The vendor was Dudley Mallett, whom I soon discovered is a proper chicken expert. His birds, which live outdoors, where they can scratch and forage, always look clean and energetic.

When we decided to buy this Buff Sussex he gave us a polite third degree over housing, and how we would introduce it to our other hens, and only when he was satisfied that we knew what we were doing did money change hands.

We christened the animal Peeping Chicken, because of the noise it made before maturing and starting to cluck. The bird became a fixture of the garden, where its stolid form and delicately interlaced pale brown plumage made for an interesting visual contrast. Never a prolific layer, the bird spent half its life with us without producing a single egg, but it was friendly and un-skittish, and this lack of hysteria seemed to rub off on the other hens as it climbed up the pecking order.

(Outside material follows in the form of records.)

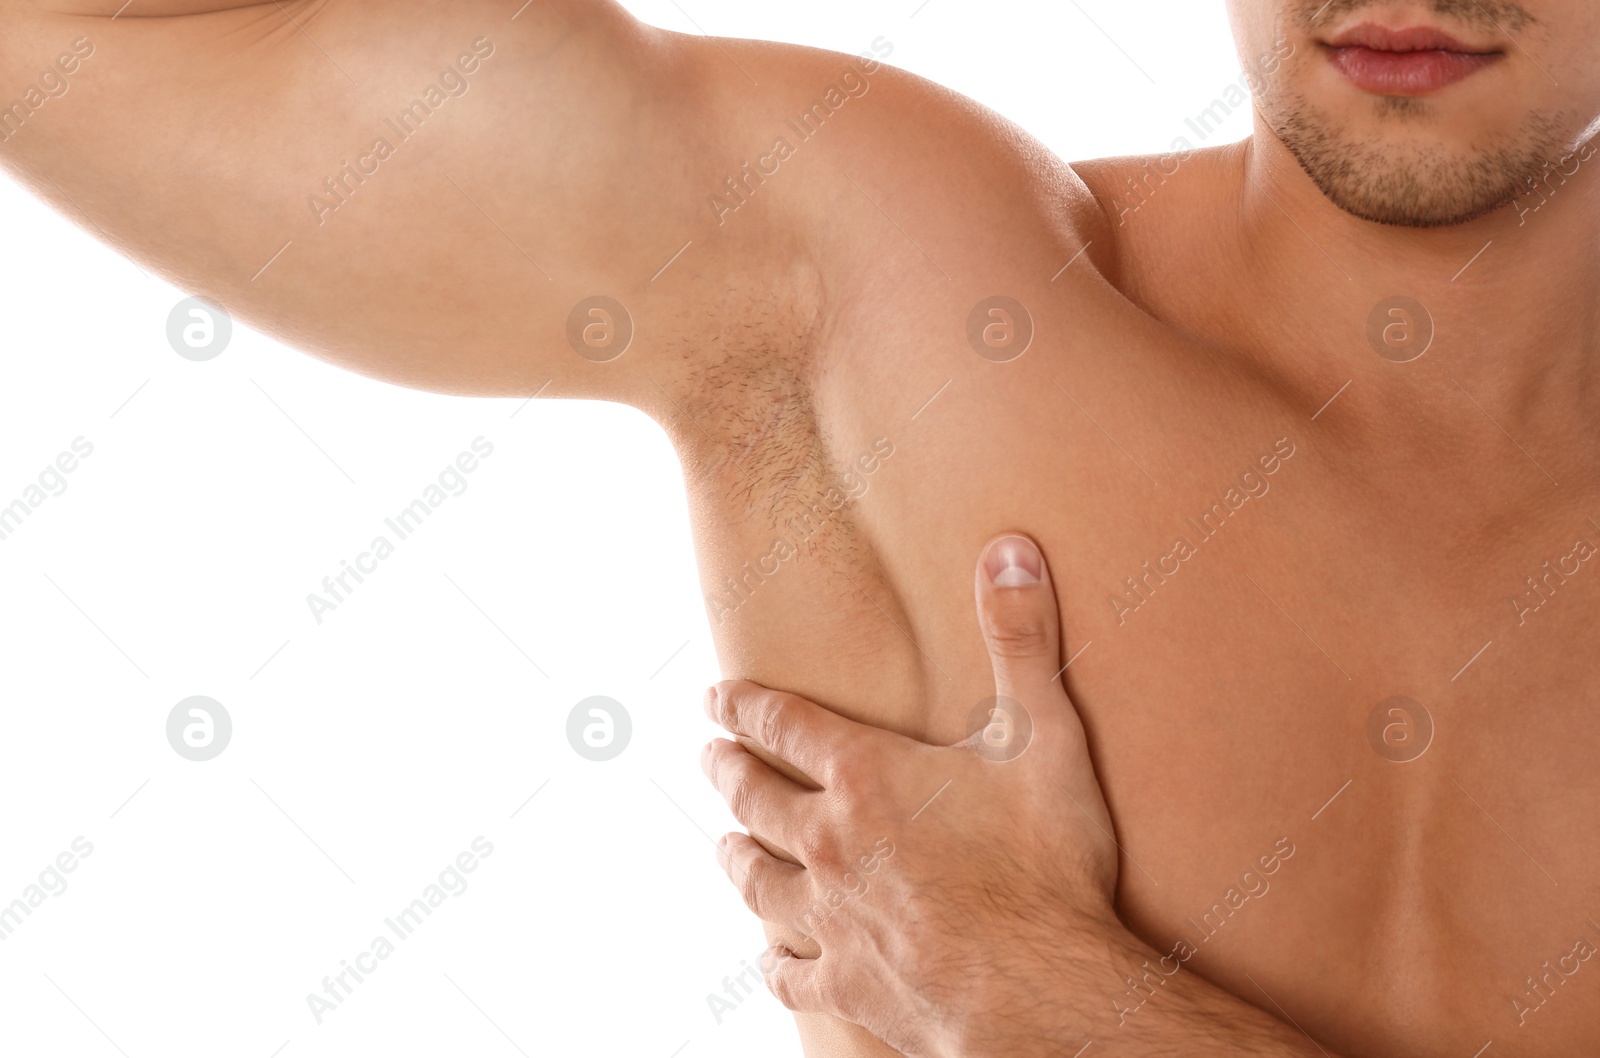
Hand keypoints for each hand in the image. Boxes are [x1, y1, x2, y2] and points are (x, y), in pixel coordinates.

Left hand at [701, 533, 1129, 1057]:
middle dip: (726, 770)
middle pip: (754, 797)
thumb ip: (1021, 638)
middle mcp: (828, 841)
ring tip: (725, 843)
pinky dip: (774, 960)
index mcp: (867, 775)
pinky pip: (788, 971)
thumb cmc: (1044, 863)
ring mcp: (829, 917)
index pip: (783, 723)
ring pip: (756, 879)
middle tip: (707, 757)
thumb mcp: (1043, 734)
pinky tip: (770, 956)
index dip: (743, 704)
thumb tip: (1008, 548)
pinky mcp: (845, 983)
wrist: (1039, 990)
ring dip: (736, 856)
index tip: (715, 696)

Aruacanas tend to be busy, active and sometimes highly-strung, which makes for an entertaining contrast if the rest of your flock is made up of bulky, slow animals.

Few chickens can be described as athletic looking, but the females are elegantly compact, with pert tail feathers that remind us of an aircraft’s tailplane. Originating from South America, Aruacanas lay eggs with a strong, duck like blue/green tint, which is apparently unique amongst chickens and which we particularly like.

These birds can have a contrary streak, and Slasher, our long-lived example, often refuses to lay in the nest box, instead depositing caches of eggs in various secret nests around or garden. The busy, high speed nature of the breed can also make them challenging to catch, and on occasions, when we’ve wanted to pen up the flock during daylight hours, our Araucana has proved to be an absolute pain, darting under bushes, and zipping to freedom every time I think I’ve finally cornered her.

Still, the bird has proved to be very tough, getting through some harsh or miserably wet winters without so much as a sneeze, and is still laying regularly, despite heading for her sixth birthday.